- Born: August 6, 1951 (age 75) Clarksville, Tennessee, U.S.
- Education: Austin Peay State University; Texas A&M University
- Known for: Species descriptions in reptiles, evolutionary biology
- Scientific career
- Fields: Herpetology, Evolutionary biology
- Workplaces: Brigham Young University

= Jack W. Sites Jr =

Jack Walter Sites Jr. (born August 6, 1951) is an American herpetologist and evolutionary biologist.

== Biography ==
Sites worked in the summers of 1970 and 1971 as a seasonal naturalist for the Tennessee Department of Conservation. In August 1973, he married Joanne Lawson, with whom he has one daughter. That same year he received his Bachelor of Science from Austin Peay State University in Clarksville. From 1973 to 1975 he was a teaching assistant there, and in 1975 he graduated with a Master of Science. From 1975 to 1976 he worked as a vertebrate zoologist for the Tennessee Heritage Program of The Nature Conservancy. Beginning in 1976 he was a graduate research assistant in the Department of Wildlife & Fisheries Sciences at Texas A&M University in College Station, Texas, where in 1980 he completed his PhD with the dissertation Chromosomal, allozyme, and morphological variation in a selected portion of the Sceloporus grammicus complex.

From 1980 to 1982, during his postdoctoral phase, he was a visiting lecturer in the Department of Biology at Texas A&M University. From 1982 to 1986 he was a lecturer in the Department of Zoology, from 1986 to 1992 he was an associate professor, and since 1992 he has held the Maeser Professorship of Biology at Brigham Young University in Provo, Utah. Since 1982 he has also served as curator of amphibians and reptiles at the Monte L. Bean Life Science Museum of Brigham Young University.

Sites’ research interests and projects include herpetology, speciation and species delimitation, hybrid zone dynamics, the origins of parthenogenesis, phylogeography, systems biology, integrative taxonomy, conservation biology, and population genetics, as well as biodiversity studies and public outreach. His fieldwork has taken him to the southern Appalachians, the cypress swamps of the Everglades, the Chihuahuan Desert in Texas, canyon, desert, and mountain regions of the western United States, Hawaii, Alaska, Mexico, Venezuela, Ecuador and the Galápagos Islands, the Amazon basin, Australia, New Zealand, Panama, Costa Rica, Brazil, Namibia, South Africa, French Guiana, Argentina (Patagonia), Chile, and Peru.
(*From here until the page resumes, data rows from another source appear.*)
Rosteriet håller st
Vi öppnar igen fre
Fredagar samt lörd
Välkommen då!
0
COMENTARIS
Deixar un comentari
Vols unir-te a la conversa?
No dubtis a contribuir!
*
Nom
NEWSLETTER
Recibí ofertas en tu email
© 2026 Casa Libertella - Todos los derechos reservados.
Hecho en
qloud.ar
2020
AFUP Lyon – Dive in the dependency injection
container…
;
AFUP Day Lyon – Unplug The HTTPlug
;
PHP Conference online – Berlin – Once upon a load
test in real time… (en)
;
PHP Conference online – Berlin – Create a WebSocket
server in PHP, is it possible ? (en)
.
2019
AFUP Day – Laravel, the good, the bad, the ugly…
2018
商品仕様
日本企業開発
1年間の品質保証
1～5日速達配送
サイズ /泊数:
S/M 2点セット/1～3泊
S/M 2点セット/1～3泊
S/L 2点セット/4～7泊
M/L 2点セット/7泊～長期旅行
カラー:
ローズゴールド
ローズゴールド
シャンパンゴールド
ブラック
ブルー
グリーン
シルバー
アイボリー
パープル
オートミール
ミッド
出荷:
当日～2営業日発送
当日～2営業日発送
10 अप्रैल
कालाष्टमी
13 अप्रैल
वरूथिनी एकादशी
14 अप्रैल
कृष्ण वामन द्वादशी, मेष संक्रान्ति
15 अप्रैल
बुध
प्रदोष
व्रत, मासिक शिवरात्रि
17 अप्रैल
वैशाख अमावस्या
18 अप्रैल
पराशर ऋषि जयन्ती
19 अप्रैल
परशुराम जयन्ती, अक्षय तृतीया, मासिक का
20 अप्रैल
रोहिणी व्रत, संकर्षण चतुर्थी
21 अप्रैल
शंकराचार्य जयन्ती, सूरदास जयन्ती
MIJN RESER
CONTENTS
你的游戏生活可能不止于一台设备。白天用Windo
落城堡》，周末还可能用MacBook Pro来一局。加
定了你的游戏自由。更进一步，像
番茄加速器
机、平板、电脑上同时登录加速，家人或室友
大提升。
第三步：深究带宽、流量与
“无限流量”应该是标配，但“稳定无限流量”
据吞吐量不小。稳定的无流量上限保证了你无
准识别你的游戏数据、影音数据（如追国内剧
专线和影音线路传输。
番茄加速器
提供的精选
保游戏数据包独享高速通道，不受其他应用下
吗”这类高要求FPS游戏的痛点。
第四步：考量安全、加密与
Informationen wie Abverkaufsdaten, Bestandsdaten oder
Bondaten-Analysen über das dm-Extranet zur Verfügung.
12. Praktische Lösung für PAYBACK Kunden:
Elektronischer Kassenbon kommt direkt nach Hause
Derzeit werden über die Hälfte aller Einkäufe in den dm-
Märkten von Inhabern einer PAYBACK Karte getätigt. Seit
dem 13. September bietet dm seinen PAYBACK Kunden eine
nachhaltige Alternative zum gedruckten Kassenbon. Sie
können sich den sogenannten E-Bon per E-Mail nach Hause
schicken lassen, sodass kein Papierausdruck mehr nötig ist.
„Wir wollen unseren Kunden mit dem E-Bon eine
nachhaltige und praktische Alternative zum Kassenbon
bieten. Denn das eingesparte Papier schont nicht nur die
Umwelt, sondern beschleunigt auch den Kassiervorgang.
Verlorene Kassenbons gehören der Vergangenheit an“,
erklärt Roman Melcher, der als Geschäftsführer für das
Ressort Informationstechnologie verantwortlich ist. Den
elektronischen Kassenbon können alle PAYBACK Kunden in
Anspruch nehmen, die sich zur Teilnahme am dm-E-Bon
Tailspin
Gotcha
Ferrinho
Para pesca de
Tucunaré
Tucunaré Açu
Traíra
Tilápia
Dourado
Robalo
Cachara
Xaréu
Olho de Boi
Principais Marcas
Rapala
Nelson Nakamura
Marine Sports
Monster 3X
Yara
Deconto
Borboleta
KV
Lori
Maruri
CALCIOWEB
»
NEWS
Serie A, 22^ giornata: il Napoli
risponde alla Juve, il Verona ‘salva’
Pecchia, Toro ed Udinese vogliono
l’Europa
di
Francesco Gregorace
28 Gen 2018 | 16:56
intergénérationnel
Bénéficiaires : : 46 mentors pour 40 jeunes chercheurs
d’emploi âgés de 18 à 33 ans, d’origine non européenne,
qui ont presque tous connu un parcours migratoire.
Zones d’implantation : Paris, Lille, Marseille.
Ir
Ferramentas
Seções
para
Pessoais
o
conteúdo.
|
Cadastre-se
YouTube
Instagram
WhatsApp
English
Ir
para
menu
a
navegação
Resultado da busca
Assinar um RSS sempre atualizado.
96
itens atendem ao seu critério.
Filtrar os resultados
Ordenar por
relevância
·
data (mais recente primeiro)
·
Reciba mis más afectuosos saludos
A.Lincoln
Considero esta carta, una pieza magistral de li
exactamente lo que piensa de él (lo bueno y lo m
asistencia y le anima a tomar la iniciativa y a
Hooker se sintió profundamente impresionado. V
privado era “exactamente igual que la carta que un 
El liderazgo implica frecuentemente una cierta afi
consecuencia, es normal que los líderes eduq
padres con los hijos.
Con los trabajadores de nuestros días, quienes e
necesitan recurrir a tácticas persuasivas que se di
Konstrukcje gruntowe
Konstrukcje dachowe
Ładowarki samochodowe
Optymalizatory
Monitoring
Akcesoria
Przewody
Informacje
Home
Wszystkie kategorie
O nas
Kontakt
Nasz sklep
He is a member of the National Center for Science Education (since 2000), the Chelonian Research Foundation (since 1996), the American Association for the Advancement of Science (since 1990), the American Society of Ichthyologists and Herpetologists (since 1975), and the Society for the Study of Amphibians and Reptiles (since 1975). From 1980 to 2009, he was a member of the Society for Conservation Biology.

Sites has contributed to the description of more than 30 species of lizards, including taxa in the genera Alexandresaurus, Bronchocela, Cnemaspis, Cyrtodactylus, Dryadosaura, Liolaemus and Vanzosaura. In 2017 he was also among the describers of the La Pera climbing rat (Ototylomys chiapensis).

== Eponymy ==
The Argentine herpetologist Luciano Javier Ávila and his colleagues named two Patagonian lizard species in his honor: Phymaturus sitesi (2011) and Liolaemus sitesi (2013), both members of the Iguania.